(Dataset entries Opens)

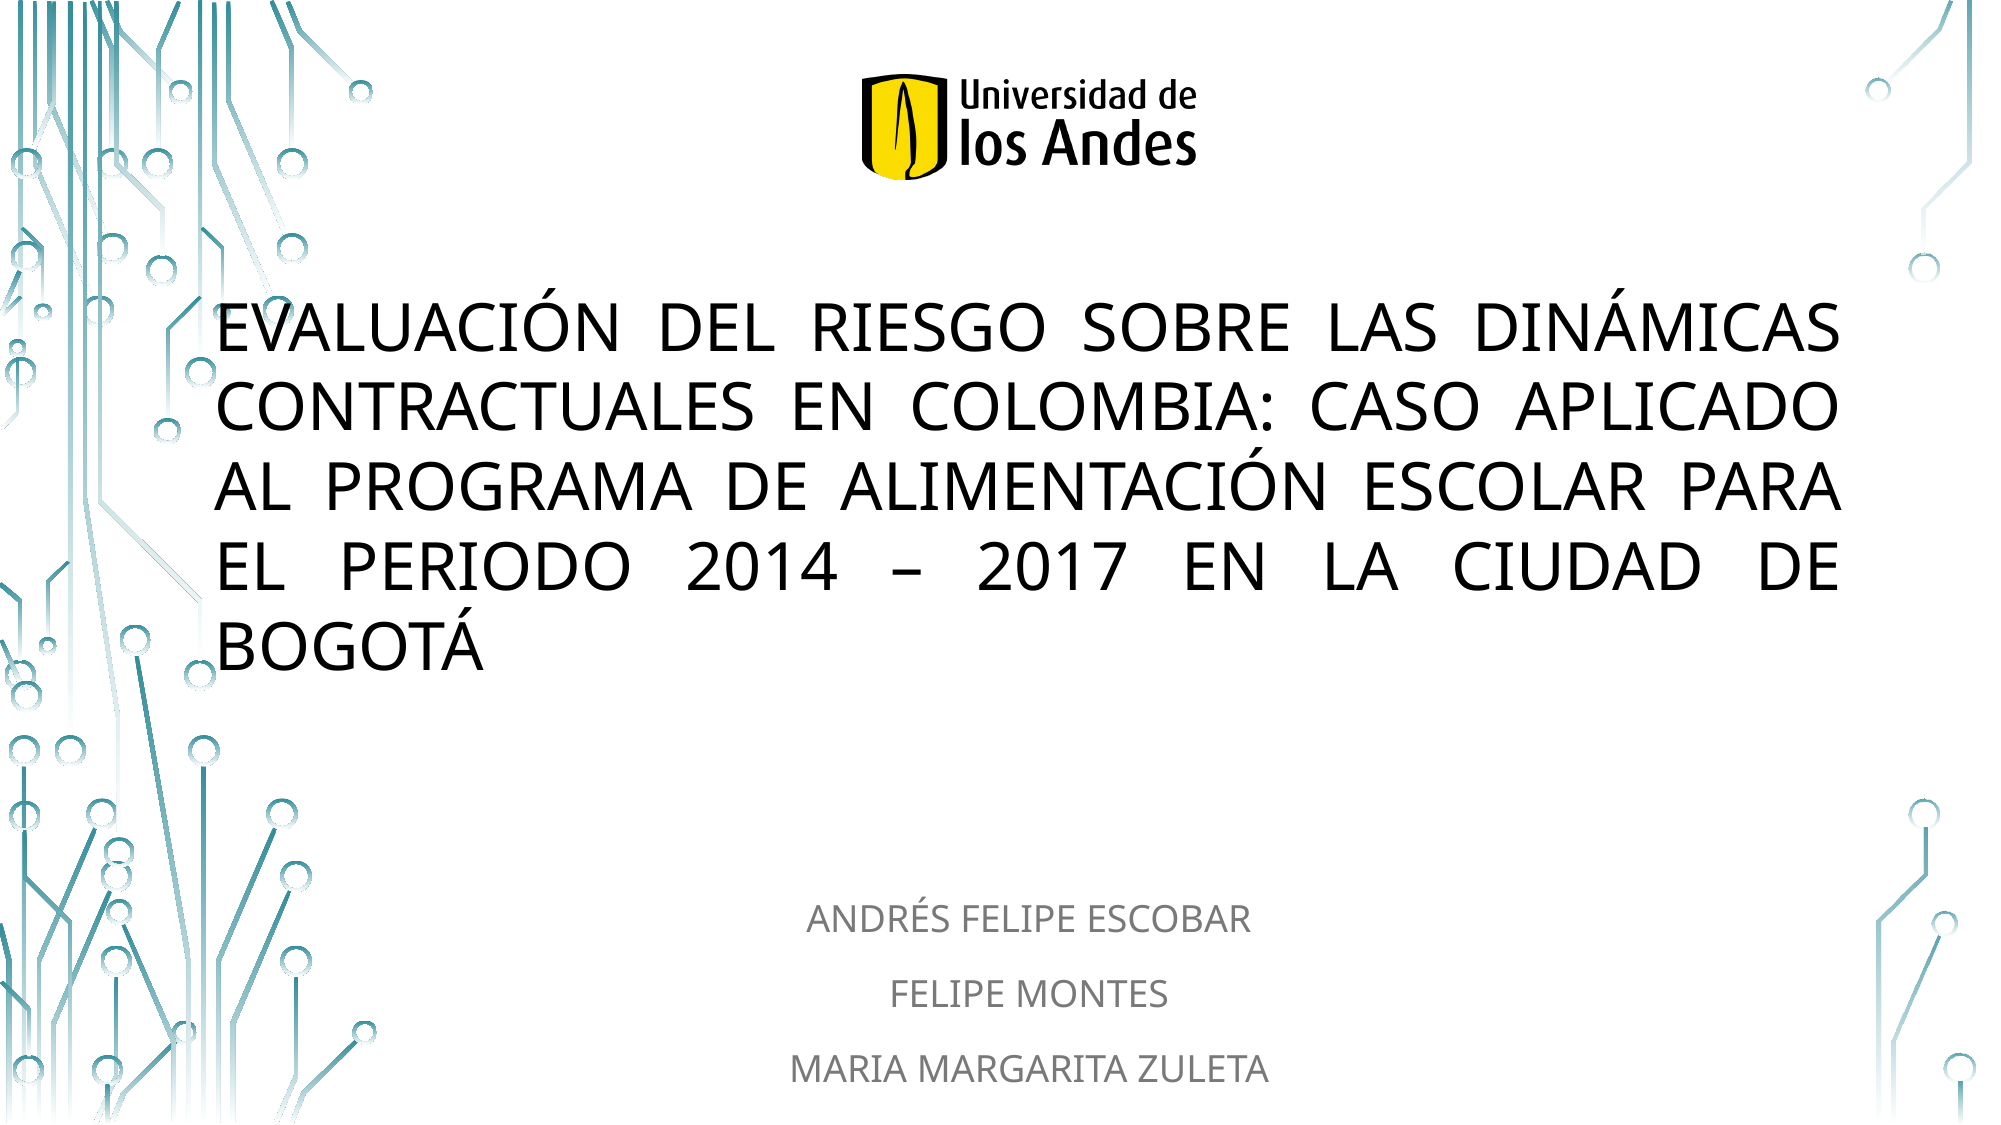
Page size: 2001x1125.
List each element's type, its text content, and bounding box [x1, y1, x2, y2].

title Evaluación del riesgo sobre las dinámicas contractuales en Colombia: caso aplicado al Programa de Alimentación Escolar para el periodo 2014 – 2017 en la ciudad de Bogotá [199, 366, 1859, 692]
subtitle Andrés Felipe Escobar Felipe Montes Maria Margarita Zuleta [308, 878, 1751, 1095]
picture [862, 74, 1196, 180]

(Dataset entries Closes)

• [Exercise instructions]
Copy, without any change, the lines from the one that contains "List each element's" to the final line of the entries above.

• [Output for this exercise]
List each element's type, its text content, and bounding box [x1, y1, x2, y2].

title Evaluación del riesgo sobre las dinámicas contractuales en Colombia: caso aplicado al Programa de Alimentación Escolar para el periodo 2014 – 2017 en la ciudad de Bogotá [199, 366, 1859, 692]
subtitle Andrés Felipe Escobar Felipe Montes Maria Margarita Zuleta [308, 878, 1751, 1095]
picture [862, 74, 1196, 180]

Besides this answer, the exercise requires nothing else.